The next year I finally took my one college course in a life
science: it was an interdisciplinary seminar taught by Gregory
Bateson (an inter-disciplinarian in his own right, whose father,
after all, had coined the word "genetics") and Robert Edgar, (who
was lured away from Cal Tech to found Kresge College at UCSC;
I'm told that if he had stayed, and finished mapping the DNA of
the tobacco mosaic virus -- the first organism whose genome was
completely mapped -- he would have certainly gotten the Nobel Prize).
The course was called "The Evolutionary Idea," and the name was a
three-way pun which referred to:
- the idea of evolution (evolution as mental process)
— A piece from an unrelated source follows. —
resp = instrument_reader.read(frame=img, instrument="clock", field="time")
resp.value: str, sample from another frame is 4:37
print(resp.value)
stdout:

- the evolution of ideas (minds and thought processes as
an analog to natural selection)
- the evolution of evolution (how the theory of evolution
has evolved)
One of the problems we wrestled with was the "punctuated equilibrium"
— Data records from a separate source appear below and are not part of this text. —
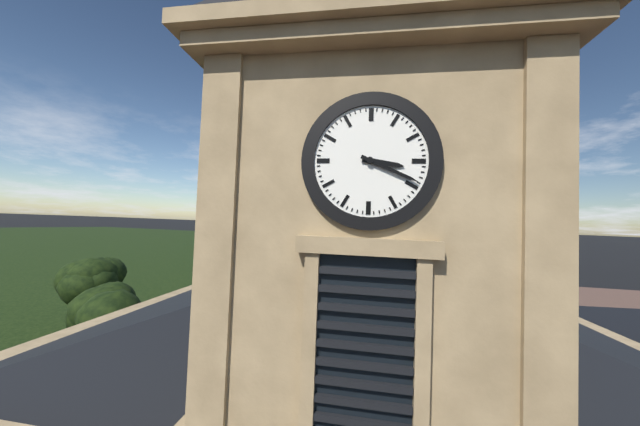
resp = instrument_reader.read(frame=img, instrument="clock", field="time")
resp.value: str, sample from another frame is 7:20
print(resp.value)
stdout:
3:19
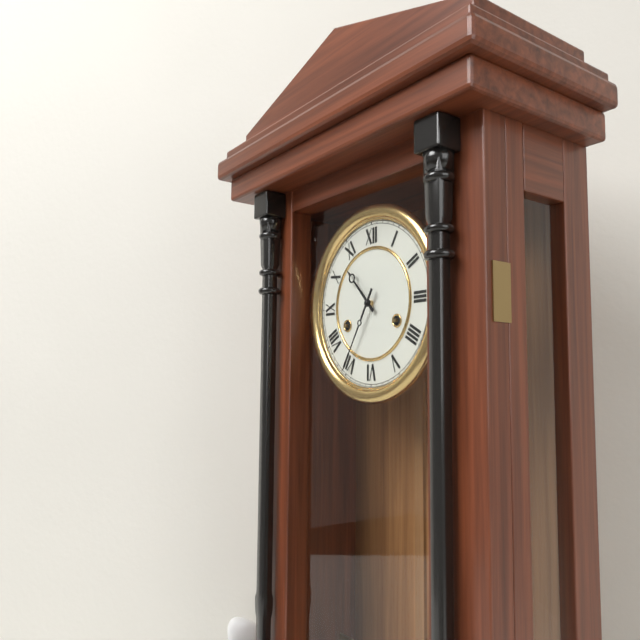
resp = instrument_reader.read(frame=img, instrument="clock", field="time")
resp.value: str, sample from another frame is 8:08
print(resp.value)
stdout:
10:35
in the fossil record. Nowhere do we actually see a species being
created, despite Darwin's claim to have explained "The Origin of
Species" with the theory of natural selection.
(
www.amazon.com/exec/obidos/ASIN/0517123207/hip-20 )
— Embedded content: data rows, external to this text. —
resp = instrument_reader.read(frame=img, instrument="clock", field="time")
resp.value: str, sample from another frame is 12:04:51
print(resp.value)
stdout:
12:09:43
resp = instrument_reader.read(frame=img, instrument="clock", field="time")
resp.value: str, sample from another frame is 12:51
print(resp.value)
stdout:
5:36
Instead, we see species remaining constant, except for mostly changes
in the sizes of parts, for millions of years. The argument made is
usually that the creation of species happens too fast for the fossil
record to catch. But biologists have struggled to explain why. I
argued the idea that DNA could somehow
detect "stress" in the phenotype (organism bodies) and increase its
own rate of mutation of the genotype in response, so that DNA could
control its own rate of change. They were aghast -- not because they
thought I was wrong (they actually sort of liked the idea) but because
it went against the "central dogma" of Watson and Crick, and no such
research could get funded in the current academic climate. I had to
ask myself why scientific researchers who were supposed to be
searching for truth would ever use the word "dogma" to describe
their preliminary results.
At one of the last class meetings Bob Edgar had just returned
from a conference at which it had been revealed that DNA had the
power to edit itself prior to being transcribed into RNA, forming
complex structures that included loops. (I think this may
have been an early hint of the research later published as
"The structure of histone-depleted metaphase chromosomes,
Paulson J. R., and Laemmli U. K. (1977), Cell 12, 817- 828.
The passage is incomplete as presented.